# TASK OBJECTIVE
An exact transcription of all the data is the expected reply.

# INPUT FOR THIS TASK
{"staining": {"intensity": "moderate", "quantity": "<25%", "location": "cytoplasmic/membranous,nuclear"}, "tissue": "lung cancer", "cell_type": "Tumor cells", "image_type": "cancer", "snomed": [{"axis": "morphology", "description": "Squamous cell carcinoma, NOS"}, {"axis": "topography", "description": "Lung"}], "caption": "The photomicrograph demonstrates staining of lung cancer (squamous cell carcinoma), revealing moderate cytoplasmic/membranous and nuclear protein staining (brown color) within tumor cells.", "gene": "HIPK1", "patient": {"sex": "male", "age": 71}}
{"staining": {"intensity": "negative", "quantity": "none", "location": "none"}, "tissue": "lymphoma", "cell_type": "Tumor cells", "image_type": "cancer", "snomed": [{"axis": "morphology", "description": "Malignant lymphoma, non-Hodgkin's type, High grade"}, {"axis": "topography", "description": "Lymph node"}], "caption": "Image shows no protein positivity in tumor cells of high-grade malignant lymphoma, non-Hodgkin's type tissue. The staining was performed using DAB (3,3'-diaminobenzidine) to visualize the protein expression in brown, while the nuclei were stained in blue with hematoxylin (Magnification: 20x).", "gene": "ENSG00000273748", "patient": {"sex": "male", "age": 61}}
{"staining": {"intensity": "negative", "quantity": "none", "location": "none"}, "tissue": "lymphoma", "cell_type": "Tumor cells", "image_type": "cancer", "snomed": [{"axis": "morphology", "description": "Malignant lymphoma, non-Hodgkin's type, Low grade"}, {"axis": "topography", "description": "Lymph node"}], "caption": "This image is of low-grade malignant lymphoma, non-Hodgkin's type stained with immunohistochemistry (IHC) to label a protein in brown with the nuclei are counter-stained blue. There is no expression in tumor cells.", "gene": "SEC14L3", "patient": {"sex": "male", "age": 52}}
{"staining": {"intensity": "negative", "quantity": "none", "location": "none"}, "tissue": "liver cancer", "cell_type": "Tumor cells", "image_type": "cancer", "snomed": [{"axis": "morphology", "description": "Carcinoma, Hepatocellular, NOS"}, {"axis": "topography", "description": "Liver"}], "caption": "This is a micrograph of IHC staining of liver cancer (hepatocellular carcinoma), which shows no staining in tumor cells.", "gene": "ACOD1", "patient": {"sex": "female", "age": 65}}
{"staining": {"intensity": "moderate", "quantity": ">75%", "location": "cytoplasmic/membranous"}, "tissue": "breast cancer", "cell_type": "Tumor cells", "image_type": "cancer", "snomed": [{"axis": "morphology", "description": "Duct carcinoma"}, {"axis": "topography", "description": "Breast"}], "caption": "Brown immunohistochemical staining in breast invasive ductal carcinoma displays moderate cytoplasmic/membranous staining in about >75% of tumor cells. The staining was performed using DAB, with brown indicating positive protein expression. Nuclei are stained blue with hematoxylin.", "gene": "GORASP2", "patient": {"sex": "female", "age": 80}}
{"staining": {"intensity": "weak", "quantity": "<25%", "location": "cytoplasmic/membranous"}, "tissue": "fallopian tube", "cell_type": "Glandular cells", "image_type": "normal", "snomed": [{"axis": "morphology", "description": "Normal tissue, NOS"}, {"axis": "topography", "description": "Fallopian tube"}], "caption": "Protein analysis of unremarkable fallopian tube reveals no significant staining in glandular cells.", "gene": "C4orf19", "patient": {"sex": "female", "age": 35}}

# RESULT OF THE EXERCISE
{"staining": {"intensity": "moderate", "quantity": "<25%", "location": "cytoplasmic/membranous,nuclear"}, "tissue": "lung cancer", "cell_type": "Tumor cells", "image_type": "cancer", "snomed": [{"axis": "morphology", "description": "Squamous cell carcinoma, NOS"}, {"axis": "topography", "description": "Lung"}], "caption": "The photomicrograph demonstrates staining of lung cancer (squamous cell carcinoma), revealing moderate cytoplasmic/membranous and nuclear protein staining (brown color) within tumor cells.", "gene": "HIPK1", "patient": {"sex": "male", "age": 71}}
{"staining": {"intensity": "negative", "quantity": "none", "location": "none"}, "tissue": "lymphoma", "cell_type": "Tumor cells", "image_type": "cancer", "snomed": [{"axis": "morphology", "description": "Malignant lymphoma, non-Hodgkin's type, High grade"}, {"axis": "topography", "description": "Lymph node"}], "caption": "Image shows no protein positivity in tumor cells of high-grade malignant lymphoma, non-Hodgkin's type tissue. The staining was performed using DAB (3,3'-diaminobenzidine) to visualize the protein expression in brown, while the nuclei were stained in blue with hematoxylin (Magnification: 20x).", "gene": "ENSG00000273748", "patient": {"sex": "male", "age": 61}}
{"staining": {"intensity": "negative", "quantity": "none", "location": "none"}, "tissue": "lymphoma", "cell_type": "Tumor cells", "image_type": "cancer", "snomed": [{"axis": "morphology", "description": "Malignant lymphoma, non-Hodgkin's type, Low grade"}, {"axis": "topography", "description": "Lymph node"}], "caption": "This image is of low-grade malignant lymphoma, non-Hodgkin's type stained with immunohistochemistry (IHC) to label a protein in brown with the nuclei are counter-stained blue. There is no expression in tumor cells.", "gene": "SEC14L3", "patient": {"sex": "male", "age": 52}}
{"staining": {"intensity": "negative", "quantity": "none", "location": "none"}, "tissue": "liver cancer", "cell_type": "Tumor cells", "image_type": "cancer", "snomed": [{"axis": "morphology", "description": "Carcinoma, Hepatocellular, NOS"}, {"axis": "topography", "description": "Liver"}], "caption": "This is a micrograph of IHC staining of liver cancer (hepatocellular carcinoma), which shows no staining in tumor cells.", "gene": "ACOD1", "patient": {"sex": "female", "age": 65}}
{"staining": {"intensity": "moderate", "quantity": ">75%", "location": "cytoplasmic/membranous"}, "tissue": "breast cancer", "cell_type": "Tumor cells", "image_type": "cancer", "snomed": [{"axis": "morphology", "description": "Duct carcinoma"}, {"axis": "topography", "description": "Breast"}], "caption": "Brown immunohistochemical staining in breast invasive ductal carcinoma displays moderate cytoplasmic/membranous staining in about >75% of tumor cells. The staining was performed using DAB, with brown indicating positive protein expression. Nuclei are stained blue with hematoxylin.", "gene": "GORASP2", "patient": {"sex": "female", "age": 80}}
{"staining": {"intensity": "weak", "quantity": "<25%", "location": "cytoplasmic/membranous"}, "tissue": "fallopian tube", "cell_type": "Glandular cells", "image_type": "normal", "snomed": [{"axis": "morphology", "description": "Normal tissue, NOS"}, {"axis": "topography", "description": "Fallopian tube"}], "caption": "Protein analysis of unremarkable fallopian tube reveals no significant staining in glandular cells.", "gene": "C4orf19", "patient": {"sex": "female", "age": 35}}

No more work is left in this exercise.